* [WRITTEN TASK]:
Rewrite the rows from the line with "minimieren und Excel" up to and including the line with "dass alle relevanten", changing "Vorlagenstruktur" to "Gliederung der Vorlage" and leaving everything else the same.

* [Page-level text extractions]:
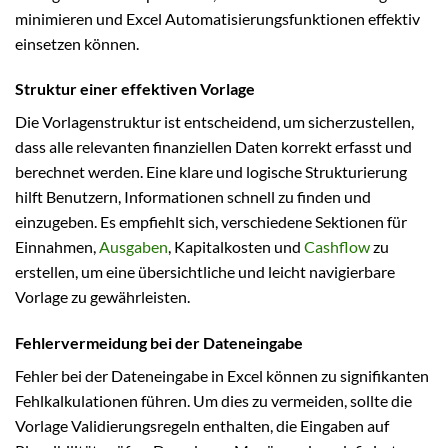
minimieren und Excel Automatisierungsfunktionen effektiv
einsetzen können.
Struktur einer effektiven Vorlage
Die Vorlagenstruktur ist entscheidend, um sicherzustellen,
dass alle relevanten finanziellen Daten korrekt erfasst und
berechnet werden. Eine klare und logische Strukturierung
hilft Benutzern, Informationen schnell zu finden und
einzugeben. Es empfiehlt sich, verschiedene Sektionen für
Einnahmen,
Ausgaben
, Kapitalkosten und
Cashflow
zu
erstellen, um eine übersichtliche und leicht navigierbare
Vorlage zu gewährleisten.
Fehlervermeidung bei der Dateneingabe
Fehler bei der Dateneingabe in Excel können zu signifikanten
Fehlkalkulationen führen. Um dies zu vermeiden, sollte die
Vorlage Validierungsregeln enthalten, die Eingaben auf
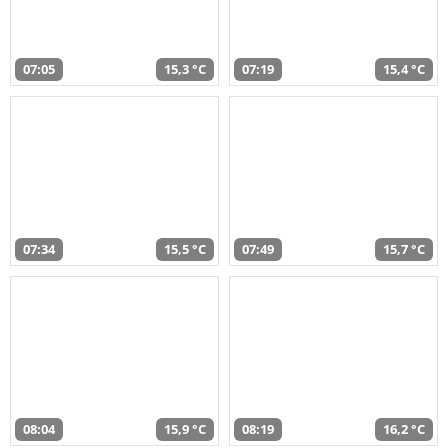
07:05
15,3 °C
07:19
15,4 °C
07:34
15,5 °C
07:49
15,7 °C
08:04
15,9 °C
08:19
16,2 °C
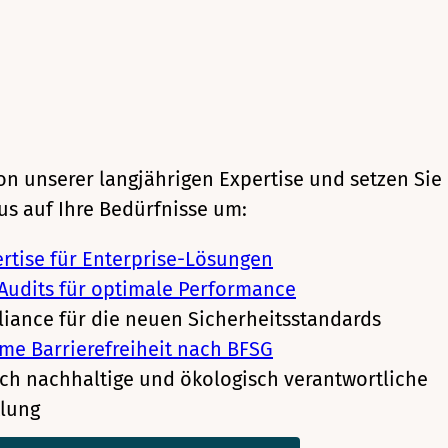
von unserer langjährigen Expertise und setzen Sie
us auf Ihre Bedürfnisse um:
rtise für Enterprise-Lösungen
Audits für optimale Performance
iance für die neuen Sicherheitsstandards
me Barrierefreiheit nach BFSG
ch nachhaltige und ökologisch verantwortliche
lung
...
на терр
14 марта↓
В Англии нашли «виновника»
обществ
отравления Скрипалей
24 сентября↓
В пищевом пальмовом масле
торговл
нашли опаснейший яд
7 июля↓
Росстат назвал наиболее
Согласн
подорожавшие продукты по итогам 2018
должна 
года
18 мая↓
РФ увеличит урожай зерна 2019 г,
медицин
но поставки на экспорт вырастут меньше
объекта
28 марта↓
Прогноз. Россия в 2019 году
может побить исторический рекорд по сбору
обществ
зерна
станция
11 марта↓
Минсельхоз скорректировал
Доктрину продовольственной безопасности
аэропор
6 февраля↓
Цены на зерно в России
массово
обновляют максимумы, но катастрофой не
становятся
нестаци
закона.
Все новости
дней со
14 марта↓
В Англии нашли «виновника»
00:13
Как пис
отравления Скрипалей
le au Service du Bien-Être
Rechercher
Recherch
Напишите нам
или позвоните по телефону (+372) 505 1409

* [OUTPUT]:
minimieren und Excel Automatisierungsfunktionen effektiv
einsetzen können.
Struktur einer effektiven Vorlage
Die Gliederung der Vorlage ist entscheidend, um sicherzustellen,
dass alle relevanten finanziellen Daten korrekt erfasst und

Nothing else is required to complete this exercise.